As Expo is busy celebrating the very best of music education, things are not looking so good on the other side of London. Newham council's radical ‘Every Child’ (EC) programme is set to be cut amid budget cuts and accusations of financial mismanagement in certain divisions of the council. If you're not aware, the EC programme has been running since 2010, providing theatre trips, chess classes, music lessons and sports to children throughout the borough. Roughly 90% of its £2.5m annual budget goes towards the music strand, which includes providing every Year 6 child with an instrument.

When launching EC, the previous mayor of Newham Robin Wales said: ‘The middle classes do it for their kids. Why shouldn't we do it for all our kids?’ Having heard the borough's current mayor, Rokhsana Fiaz, speak passionately about EC at Music Mark's Summer Summit in 2018, it would be a shame for her council to cut it so readily.

The council's official line is that the programme isn't having the same ‘huge impact [on] children's learning’ as its programme for providing a hot lunch for every child in the borough. If you're going to compare music, as wonderful as it is, to basic nutritional needs then it will always come up short – such a comparison is deeply unfair and pits the two programmes into needless opposition. It is a distraction tactic and nothing more.
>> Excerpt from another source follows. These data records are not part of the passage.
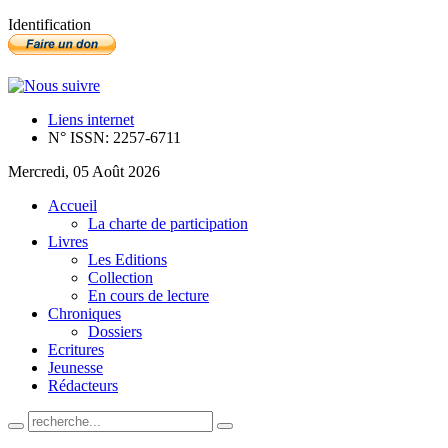
Identification
Liens internet
N° ISSN: 2257-6711
Mercredi, 05 Août 2026
Accueil
La charte de participation
Livres
Les Editions
Collection
En cours de lecture
Chroniques
Dossiers
Ecritures
Jeunesse
Rédacteurs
Perhaps savings can be found within the programme – and I wouldn't shy away from exploring that possibility – but this all-or-nothing approach to ECaM will have a devastating impact on the borough and beyond. There is a growing list of prominent musicians who have backed calls for a similar scheme to be trialled nationally and its failure in Newham could stop the idea in its tracks. The Musicians’ Union's general secretary Horace Trubridge sums it up best: ‘The real losers in this scenario are the very people that Newham council [claims it wants] to help – namely the kids from poorer backgrounds.’

The kids of Newham are the kids of Salford are the kids of Glasgow are the kids of Wrexham. They deserve, and should expect, nourishment of their bodies and their minds.